We are having a magnificent rain, thunder and lightning display here today! And, at my house, it seems we have front row tickets. What a treat!

So, what do we do on a rainy day? We cook Chicken Noodle Soup. Here's my recipe. I keep it simple to avoid exposure to too many ingredients. The key to the delicious taste is using a quality chicken, preferably organic.


Chicken Noodle Soup

1 whole chicken
8 C water, or enough to cover the chicken
3 T salt, additional salt at the end to taste
1 onion, quartered
2 peeled cloves garlic, optional
1 bag rice noodles

  1. Wash chicken. Place the chicken in a large stock pot and cover with cool water. Add onion and garlic and cover with lid.
  2. Bring to boil and simmer slowly for 1.5 - 2 hours. The longer is simmers, the softer the chicken and the tastier the soup.
  3. Remove chicken, onion and garlic. Salt broth to taste.
  4. To make the full soup recipe to serve 10, place noodles in broth and bring to boil, cooking until done. If left in the broth, these noodles will get mushy so only cook what you will eat at this meal.

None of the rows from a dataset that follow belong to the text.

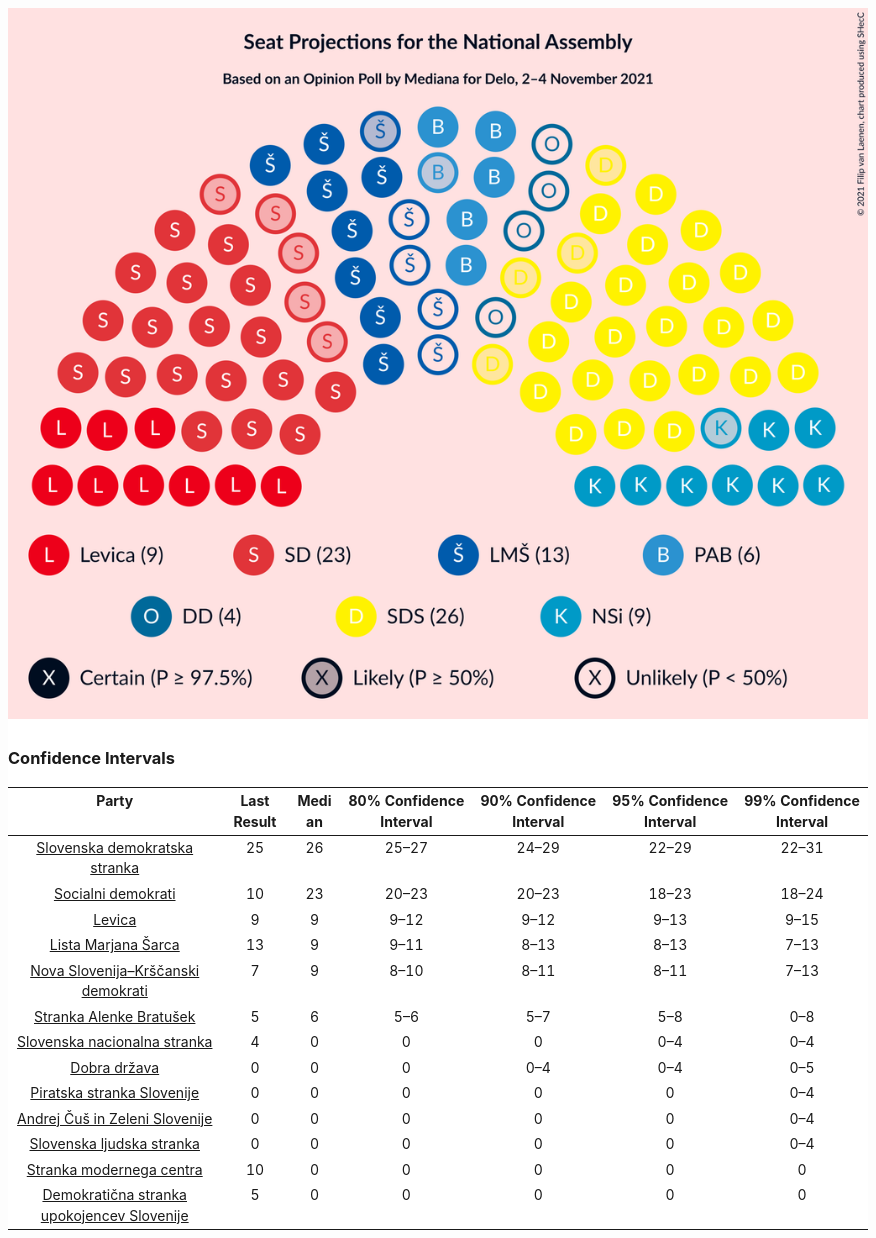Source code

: ![Graph with seating plan not yet produced](2021-11-04-Mediana-seating-plan.png "Seating Plan")

### Confidence Intervals

| Party | Last Result | Median | 80% Confidence Interval | 90% Confidence Interval | 95% Confidence Interval | 99% Confidence Interval |
|:-----:|:-----------:|:------:|:-----------------------:|:-----------------------:|:-----------------------:|:-----------------------:|
| <a href="#slovenska-demokratska-stranka">Slovenska demokratska stranka</a> | 25 | 26 | 25–27 |24–29 |22–29 |22–31 |
| <a href="#socialni-demokrati">Socialni demokrati</a> | 10 | 23 | 20–23 |20–23 |18–23 |18–24 |
| <a href="#levica">Levica</a> | 9 | 9 | 9–12 |9–12 |9–13 |9–15 |
| <a href="#lista-marjana-šarca">Lista Marjana Šarca</a> | 13 | 9 | 9–11 |8–13 |8–13 |7–13 |
| <a href="#nova-slovenija–krščanski-demokrati">Nova Slovenija–Krščanski demokrati</a> | 7 | 9 | 8–10 |8–11 |8–11 |7–13 |
| <a href="#stranka-alenke-bratušek">Stranka Alenke Bratušek</a> | 5 | 6 | 5–6 |5–7 |5–8 |0–8 |
| <a href="#slovenska-nacionalna-stranka">Slovenska nacionalna stranka</a> | 4 | 0 | 0 |0 |0–4 |0–4 |
| <a href="#dobra-država">Dobra država</a> | 0 | 0 | 0 |0–4 |0–4 |0–5 |
| <a href="#piratska-stranka-slovenije">Piratska stranka Slovenije</a> | 0 | 0 | 0 |0 |0 |0–4 |
| <a href="#andrej-čuš-in-zeleni-slovenije">Andrej Čuš in Zeleni Slovenije</a> | 0 | 0 | 0 |0 |0 |0–4 |
| <a href="#slovenska-ljudska-stranka">Slovenska ljudska stranka</a> | 0 | 0 | 0 |0 |0 |0–4 |
| <a href="#stranka-modernega-centra">Stranka modernega centra</a> | 10 | 0 | 0 |0 |0 |0 |
| <a href="#demokratična-stranka-upokojencev-slovenije">Demokratična stranka upokojencev Slovenije</a> | 5 | 0 | 0 |0 |0 |0 |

If you are making a small amount of soup, transfer some broth to another pot then cook noodles in the smaller pot.
  5. Debone chicken and place in soup with noodles. Or, in our family, we like to serve the whole deboned chicken at the table for everyone to eat. Serve with salt so each person may adjust to their own taste.

Beware....some chickens use broth as fillers for their chicken. You must look carefully on the labels to find the notes about this. These broths often contain soy, corn, and other unidentified vegetables. It is worth your money and time to find a chicken brand that does NOT add any of these "natural" ingredients.